Coimmunoprecipitation of M50/p35 and M53/p38. (A) Mutants tested for the interaction between M50/p35 and M53/p38 proteins. Depicted is a schematic overview of the M50/p35 protein (see Fig. 2B). Arrows indicate the transposon insertions tested for interaction with M53/p38; long arrows represent those that lost the ability to interact with M53/p38. (B) Coimmunoprecipitation of M50/p35 and M53/p38. pCR3-M50 or pCR3-M50mut and pCR3-IgM53 were cotransfected into 293 cells. Cells were radioactively labeled and subsequently lysed. IgM53 was precipitated by protein A-Sepharose. Samples were then analyzed by SDS-PAGE. Individual mutants are characterized by their insertion sites. Arrows indicate M50/p35, M50/p35mut, and IgM53 protein bands. For a control, we used wt M50 (lane 2) and the functional M50 mutant with an insertion at aa 36 (M50-aa36).

FIG. 5.

Functional analysis of M50 mutants. (A) Coprecipitation of IgM53 and M50/p35 deletion mutants. pCR3-IgM53 and M50-del1, M50-del2, M50-del3, M50-del4, and wt M50 were cotransfected into 293 cells. Cells were radioactively labeled, and protein complexes with IgM53 were precipitated with protein A-Sepharose.
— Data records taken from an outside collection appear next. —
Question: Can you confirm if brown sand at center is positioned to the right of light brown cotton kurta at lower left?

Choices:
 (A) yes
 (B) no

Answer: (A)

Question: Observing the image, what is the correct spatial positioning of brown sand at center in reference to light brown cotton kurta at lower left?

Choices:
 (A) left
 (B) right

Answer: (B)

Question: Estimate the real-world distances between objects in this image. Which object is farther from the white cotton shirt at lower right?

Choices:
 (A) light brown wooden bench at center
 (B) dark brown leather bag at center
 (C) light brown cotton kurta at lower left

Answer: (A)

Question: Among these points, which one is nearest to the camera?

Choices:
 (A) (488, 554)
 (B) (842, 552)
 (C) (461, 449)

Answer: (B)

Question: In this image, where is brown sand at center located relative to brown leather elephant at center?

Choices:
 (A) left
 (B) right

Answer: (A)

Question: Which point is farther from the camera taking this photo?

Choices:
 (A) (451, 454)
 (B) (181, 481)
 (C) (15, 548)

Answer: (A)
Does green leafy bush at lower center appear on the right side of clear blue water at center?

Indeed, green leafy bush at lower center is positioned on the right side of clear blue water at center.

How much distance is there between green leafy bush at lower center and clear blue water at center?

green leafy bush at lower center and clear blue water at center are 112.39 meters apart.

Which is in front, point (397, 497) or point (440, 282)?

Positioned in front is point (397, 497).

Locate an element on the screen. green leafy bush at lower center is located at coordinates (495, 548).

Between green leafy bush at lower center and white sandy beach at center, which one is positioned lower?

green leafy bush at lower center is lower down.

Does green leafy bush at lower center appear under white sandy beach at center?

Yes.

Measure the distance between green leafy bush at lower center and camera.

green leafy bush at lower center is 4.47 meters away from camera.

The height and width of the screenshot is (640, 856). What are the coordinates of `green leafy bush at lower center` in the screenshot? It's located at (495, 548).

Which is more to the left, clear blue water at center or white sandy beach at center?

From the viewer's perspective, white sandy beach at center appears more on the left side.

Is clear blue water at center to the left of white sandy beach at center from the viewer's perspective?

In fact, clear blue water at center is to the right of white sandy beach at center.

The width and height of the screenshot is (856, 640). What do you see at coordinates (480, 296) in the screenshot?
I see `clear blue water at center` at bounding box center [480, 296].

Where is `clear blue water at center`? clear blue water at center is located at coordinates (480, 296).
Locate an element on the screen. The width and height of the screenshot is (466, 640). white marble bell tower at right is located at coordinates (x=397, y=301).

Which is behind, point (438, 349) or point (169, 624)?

Samples were analyzed by SDS-PAGE. (B) Test for functionality of the M50 deletion mutants. For functional analysis, M50-del1, M50-del2, M50-del3, and M50-del4 were reinserted into pΔM50-GFP. BAC DNA was isolated and transfected into M2-10B4 cells. Ten days postinfection, cells were screened for plaque formation. The results are shown in the row below the depicted gel. (C) Coprecipitation of IgM53 and M50/p35 mutants affecting the potential binding motif. pCR3-IgM53 plus M50E₅₆A, M50Y₅₇A, M50Y₅₃A, M50Y_53,57A, or wt M50 was cotransfected into 293 cells. Cells were radioactively labeled, and protein complexes were precipitated with protein A-Sepharose. Samples were analyzed by SDS-PAGE. (D) Western blot analysis after pull-down of the M50-M53 complex. pCR3-IgM53 plus wt M50 M50Y_53,57A, M50Y₅₃A, M50E₅₆A, or M50Y₅₇A was cotransfected into 293 cells. Samples were analyzed by SDS-PAGE and plotted on membranes. M50/p35 was detected with an M50-specific antiserum in untreated cell lysate (L) and after pull-down of the M50/IgM53 complex with protein A-Sepharose (P). M50/p35-specific bands are indicated.

FIG. 6.

Localization of M53/p38 in the presence of wtM50/p35 or mutants. NIH 3T3 cells were transiently transfected with pCR3-IgM53 alone or together with wt M50, M50Y_53,57A, M50Y₅₃A, M50E₅₆A, or M50Y₅₇A. Cells were stained with a fluorescein-conjugated antibody against the Ig tag to detect IgM53/p38 (green) and costained with an M50/p35-specific rabbit serum, which was detected by a Texas red-coupled secondary antibody (red). The discrepancy between the appearance of M50/p35-specific cytoplasmic staining shown here and that in reference is due to the different cell lines used.